Paus Leo XIV menandai ulang tahun pertamanya sebagai suara orang kurang mampu dan penentang neo-kolonialisme
Paus telah mengkritik keras kebijakan imigrasi AS dan menarik kemarahan konservatif Katolik Amerika, tetapi kepausannya menikmati popularitas besar di seluruh dunia.
Dia mungkin bukan lagi sosok yang menentukan nasib dunia Barat, tetapi sosok Paus, otoritas tertinggi di Bumi dari Gereja Katolik Roma, tetap menjadi mercusuar bagi lebih dari satu miliar umat Katolik di seluruh dunia. Minggu ini, Paus Leo XIV akan menandai ulang tahun pertamanya di kantor, dan dia melakukannya dengan jadwal sibuk di belakangnya, setelah memanfaatkan setiap kesempatan untuk berbicara menentang masalah yang saat ini menimpa umat manusia.
Meskipun pada bulan-bulan awalnya Yang Mulia menjauh dari isu-isu yang paling kontroversial, pada bulan September ia mulai mengkritik kebijakan imigrasi garis keras Trump, yang memicu reaksi negatif dari umat Katolik Amerika yang konservatif. Pada saat yang sama, ia mendapatkan popularitas yang lebih besar di antara kelas-kelas yang lebih rendah hati di seluruh Amerika Latin, di mana, kebetulan, Paus melayani selama bertahun-tahun sebagai misionaris di Peru. Seperti yang diingat Reuters dalam sebuah artikel hari ini, selama perjalanan 10 hari ke Afrika pada bulan April, Paus memperingatkan bahwa keinginan orang terkaya di dunia mengancam perdamaian, mengecam pelanggaran hukum internasional oleh kekuatan dunia 'neo-kolonial', dan mengatakan dunia 'dihancurkan oleh segelintir tiran'.

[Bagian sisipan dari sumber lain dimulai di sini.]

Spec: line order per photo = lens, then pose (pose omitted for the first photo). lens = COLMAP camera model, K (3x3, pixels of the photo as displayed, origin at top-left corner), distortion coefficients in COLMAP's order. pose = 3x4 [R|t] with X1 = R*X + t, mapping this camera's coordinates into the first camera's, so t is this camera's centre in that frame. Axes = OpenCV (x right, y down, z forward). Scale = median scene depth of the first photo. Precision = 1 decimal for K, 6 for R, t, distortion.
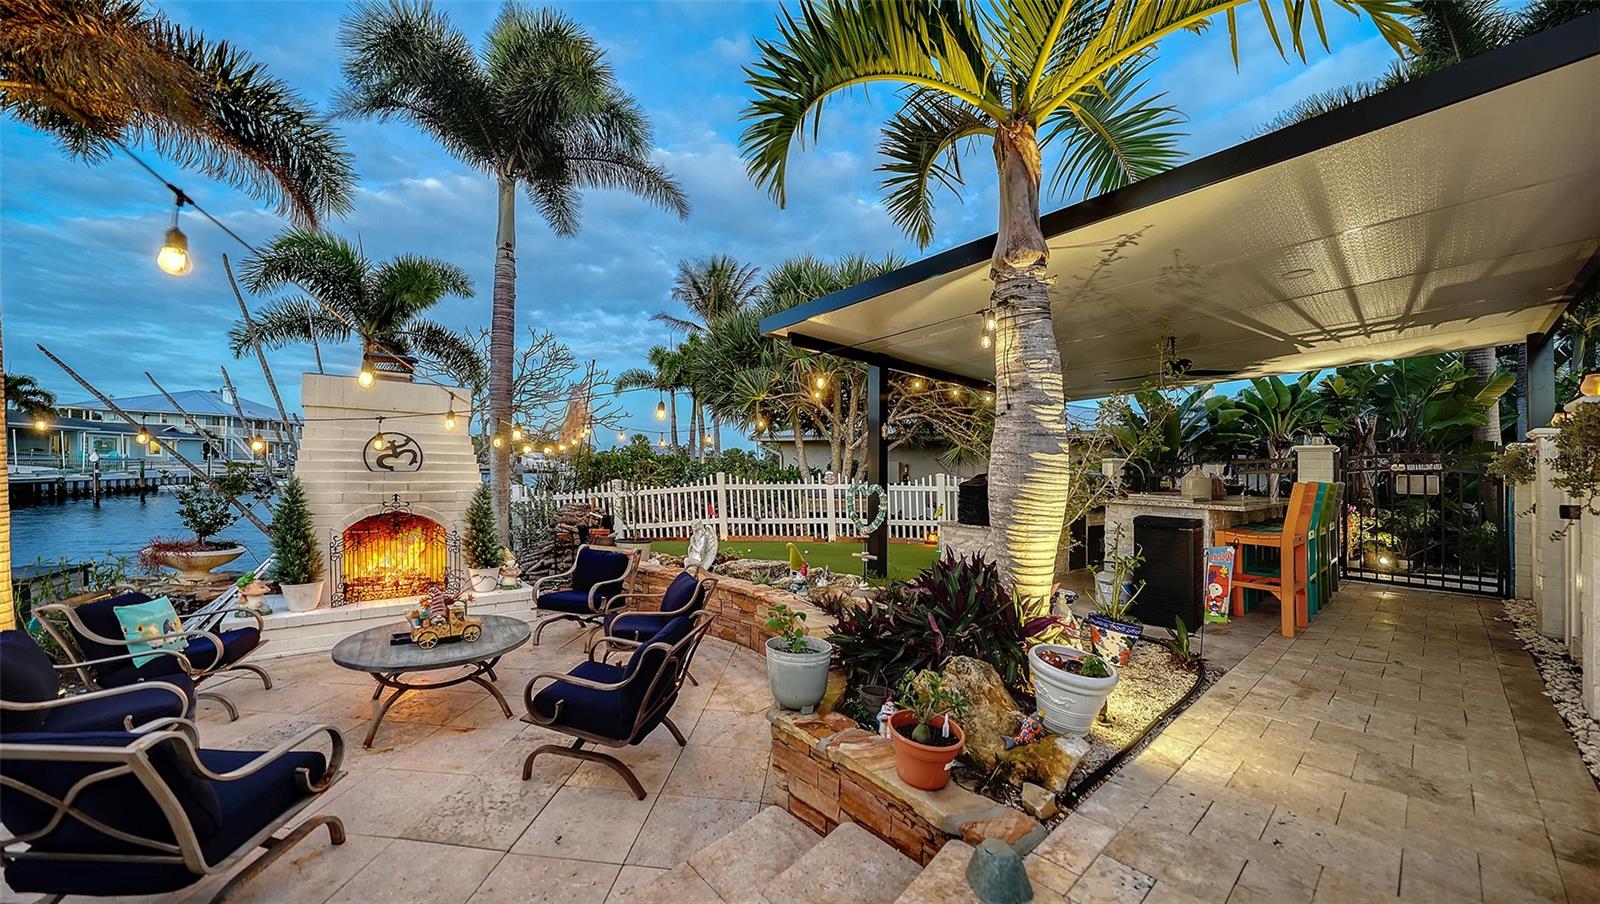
lens RADIAL K [[560.7, 0, 777.7], [0, 560.7, 490.2], [0, 0, 1]] dist [-0.027411, 0.005786]
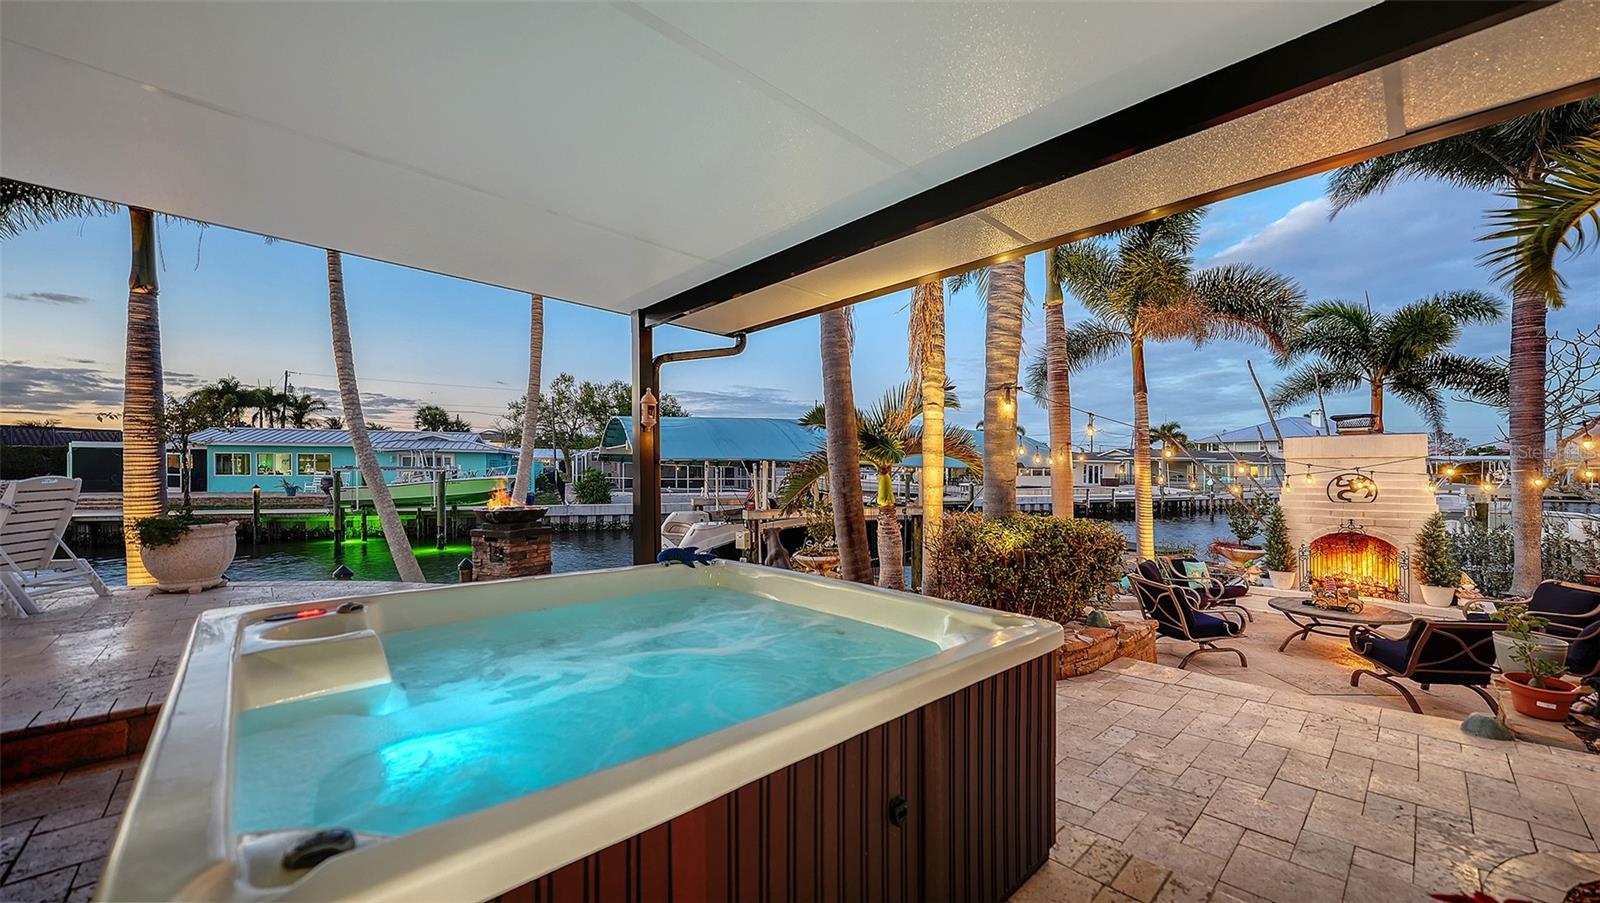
lens RADIAL K [[607.7, 0, 780.1], [0, 607.7, 450.1], [0, 0, 1]] dist [0.000101, 0.000074]
pose [[0.047641, -0.062779, -0.996890, 0.700160], [-0.039516, 0.997123, -0.064682, -0.009323], [0.998083, 0.042474, 0.045023, -0.451854]]
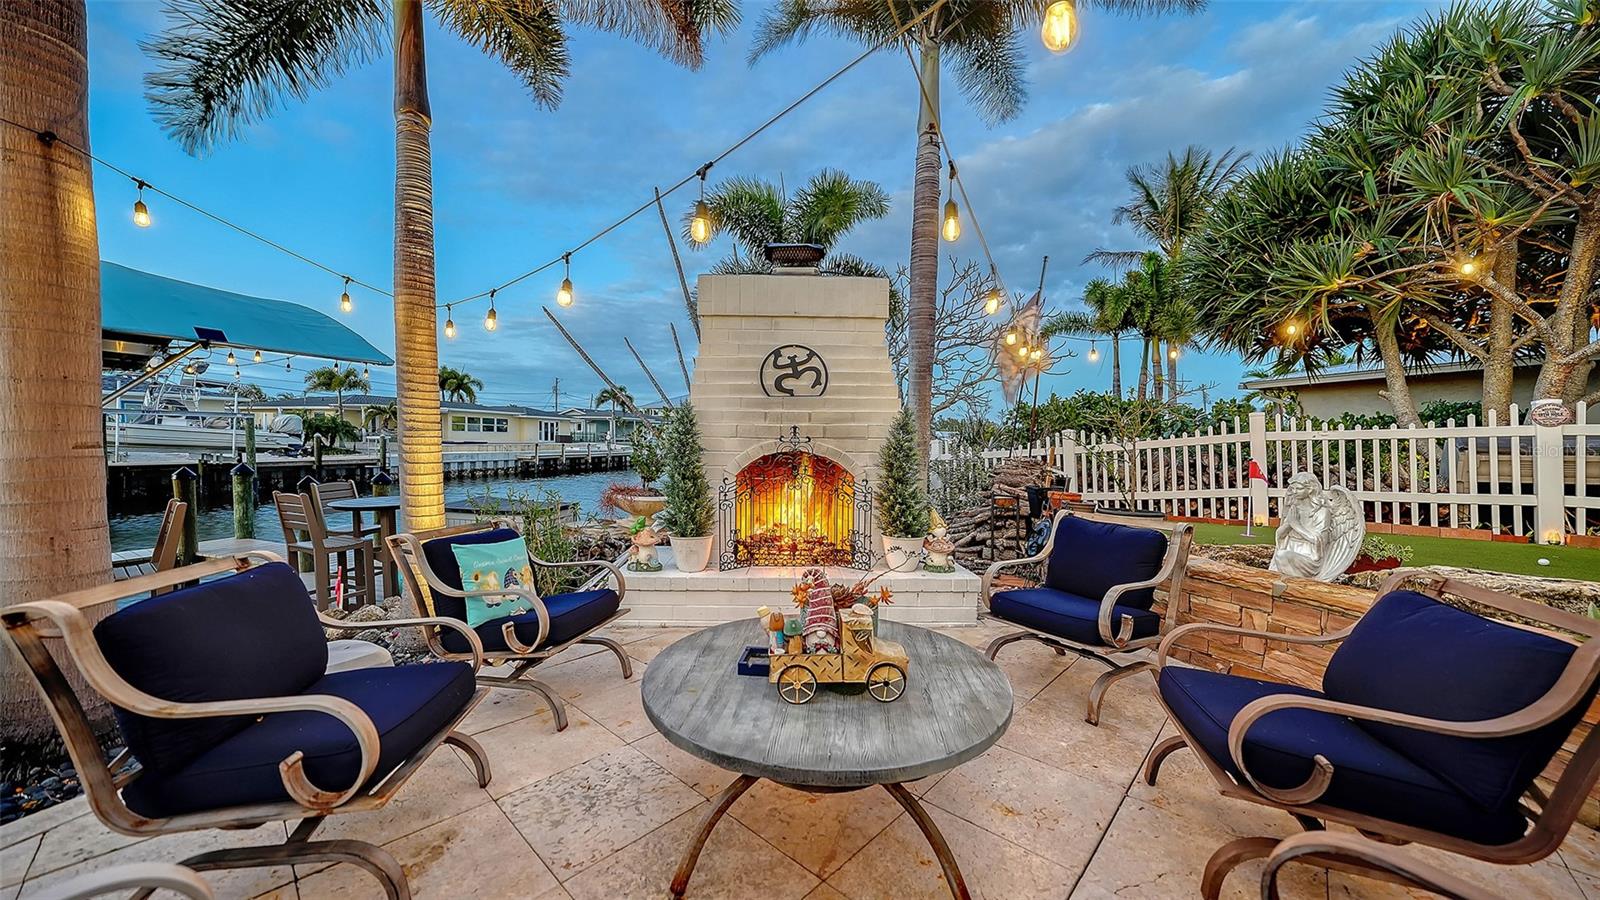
lens RADIAL K [[560.7, 0, 777.7], [0, 560.7, 488.2], [0, 0, 1]] dist [-0.027411, 0.005786]
pose [[0.769627, 0.032293, -0.637676, -0.213542], [-0.009343, 0.999183, 0.039323, 0.056191], [0.638425, -0.024306, 0.769300, 0.382549]]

Juni mendatang, dan untuk pertama kalinya dalam sejarah Spanyol, seorang Paus akan berpidato di Kongres Deputi di Madrid, di mana ia diperkirakan akan menyentuh beberapa item lain dalam agendanya untuk kunjungan itu, termasuk kunjungan ke pusat-pusat migran, organisasi amal, tunawisma dan tahanan.
Masalah imigrasi tampaknya menjadi perang salib (jika saya boleh menggunakan ungkapan) Leo XIV, dan pada tanggal 4 Juli ia akan mengunjungi pulau Lampedusa, salah satu titik masuk yang paling kontroversial untuk imigrasi ilegal ke Eropa dari Afrika Utara.
Meskipun belum dikonfirmasi oleh Vatikan, ensiklik pertama Paus Leo XIV diperkirakan akan diterbitkan sebelum akhir bulan ini.